**About this task**
For each line below that includes the string "labels", show the whole line.

*** Information shown Section Begins ***

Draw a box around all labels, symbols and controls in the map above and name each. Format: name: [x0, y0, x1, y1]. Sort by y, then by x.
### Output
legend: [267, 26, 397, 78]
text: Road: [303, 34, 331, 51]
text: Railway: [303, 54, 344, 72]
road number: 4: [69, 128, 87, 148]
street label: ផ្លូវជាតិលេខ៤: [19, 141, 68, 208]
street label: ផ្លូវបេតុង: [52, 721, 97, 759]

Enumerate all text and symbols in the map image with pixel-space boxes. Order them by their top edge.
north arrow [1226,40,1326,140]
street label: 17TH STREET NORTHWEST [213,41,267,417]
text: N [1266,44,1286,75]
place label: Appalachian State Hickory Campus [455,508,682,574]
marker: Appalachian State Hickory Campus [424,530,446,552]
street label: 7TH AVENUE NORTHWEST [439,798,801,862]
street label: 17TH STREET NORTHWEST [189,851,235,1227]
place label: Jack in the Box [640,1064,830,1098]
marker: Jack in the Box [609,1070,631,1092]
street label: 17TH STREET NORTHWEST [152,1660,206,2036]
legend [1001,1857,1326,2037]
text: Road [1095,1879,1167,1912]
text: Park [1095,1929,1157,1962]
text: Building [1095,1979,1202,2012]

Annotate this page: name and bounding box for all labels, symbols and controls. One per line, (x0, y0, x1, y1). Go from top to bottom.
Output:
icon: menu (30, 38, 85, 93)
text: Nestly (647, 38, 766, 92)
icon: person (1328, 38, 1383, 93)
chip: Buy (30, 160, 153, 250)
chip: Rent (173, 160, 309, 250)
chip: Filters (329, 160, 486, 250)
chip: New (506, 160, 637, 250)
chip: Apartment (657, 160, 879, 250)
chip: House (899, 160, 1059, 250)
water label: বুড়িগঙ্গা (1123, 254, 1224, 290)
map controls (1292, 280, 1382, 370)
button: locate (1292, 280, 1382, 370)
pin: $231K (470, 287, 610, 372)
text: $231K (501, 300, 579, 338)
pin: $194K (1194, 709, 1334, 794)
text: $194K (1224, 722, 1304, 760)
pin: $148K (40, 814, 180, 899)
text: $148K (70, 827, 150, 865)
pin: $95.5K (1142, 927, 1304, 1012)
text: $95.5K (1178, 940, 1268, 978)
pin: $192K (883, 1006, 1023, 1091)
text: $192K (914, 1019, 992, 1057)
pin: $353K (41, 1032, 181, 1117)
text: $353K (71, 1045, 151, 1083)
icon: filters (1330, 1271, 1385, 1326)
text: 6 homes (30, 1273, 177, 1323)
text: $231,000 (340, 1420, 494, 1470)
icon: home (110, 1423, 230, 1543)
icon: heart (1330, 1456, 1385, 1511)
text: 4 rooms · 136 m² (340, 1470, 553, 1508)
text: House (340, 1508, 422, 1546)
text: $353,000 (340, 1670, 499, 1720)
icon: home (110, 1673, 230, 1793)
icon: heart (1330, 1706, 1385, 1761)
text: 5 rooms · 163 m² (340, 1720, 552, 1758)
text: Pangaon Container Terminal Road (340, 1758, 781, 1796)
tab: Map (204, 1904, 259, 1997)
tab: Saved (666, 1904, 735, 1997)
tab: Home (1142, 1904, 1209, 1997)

*** Information shown Section Ends ***

**Solution below**
Draw a box around all labels, symbols and controls in the map above and name each. Format: name: [x0, y0, x1, y1]. Sort by y, then by x.
Annotate this page: name and bounding box for all labels, symbols and controls. One per line, (x0, y0, x1, y1). Go from top to bottom.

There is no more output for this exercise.